In March, China's Permanent Representative to the WTO, Yi Xiaozhun, warned that China should be mindful of increasing trade friction with European countries and the United States, as they are adopting increasingly harsh measures against Chinese exports.
Over half of the world's countervailing measures are directed against China, said Yi.
Song Ping, an investigator with the MOFCOM, said that the soaring amount of cases have grown out of China's speedy economic expansion and rocketing foreign trade.
He attributed the issue to growing trade protectionism following the global financial crisis and the imbalanced market goals of Chinese enterprises.
In the first quarter of 2013, China was targeted by 22 such cases, up 22.2 percent from the same period of 2012, the MOFCOM said.
Inflation Drops
China's consumer price index (CPI), a main gauge of inflation, rose 2.1 percent year on year in March, down from a 10-month high of 3.2 percent in February, mostly attributed to dropping food prices.
Such prices, which account for nearly one third of weighing in calculating the CPI, edged up 2.7 percent year-on-year in March, much less than the 6 percent in February, said the National Bureau of Statistics (NBS).
Wang Jun, an economist with the China Center for International Economic Exchanges, said mild inflation in the first quarter laid a good foundation for achieving this year's inflation control target.

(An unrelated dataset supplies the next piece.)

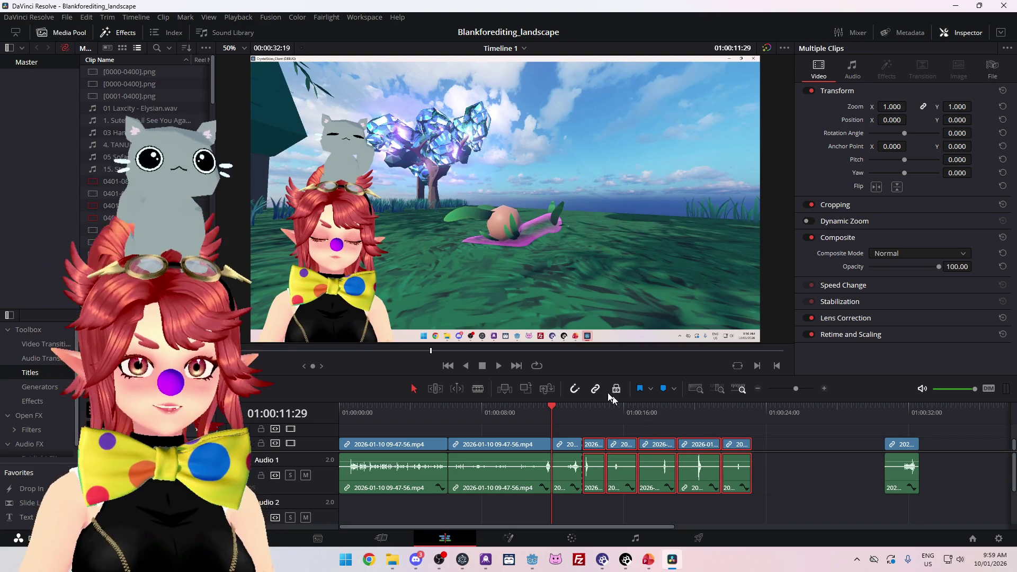
# Step: Play the rearranged section, then replay it from 01:00:11:29
pyautogui.click(498, 366)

China aims to hold this year's consumer inflation to around 3.5 percent, according to the government work report released in March.
With China maintaining a prudent monetary policy this year, the country will not encounter intense inflationary pressure in the first half, Wang said.
Liu Ligang, an economist with ANZ National Bank Ltd., said the recent outbreak of the H7N9 avian influenza virus will weaken demand for meat products, which will help ease inflationary pressure in the next few months.
The CPI decline means the central bank is less likely to implement tightening policies in the next two to three months, Liu said.
"However, in the face of pressures from capital inflow and rising property prices, we believe the central bank will maintain a prudent monetary policy," said Liu.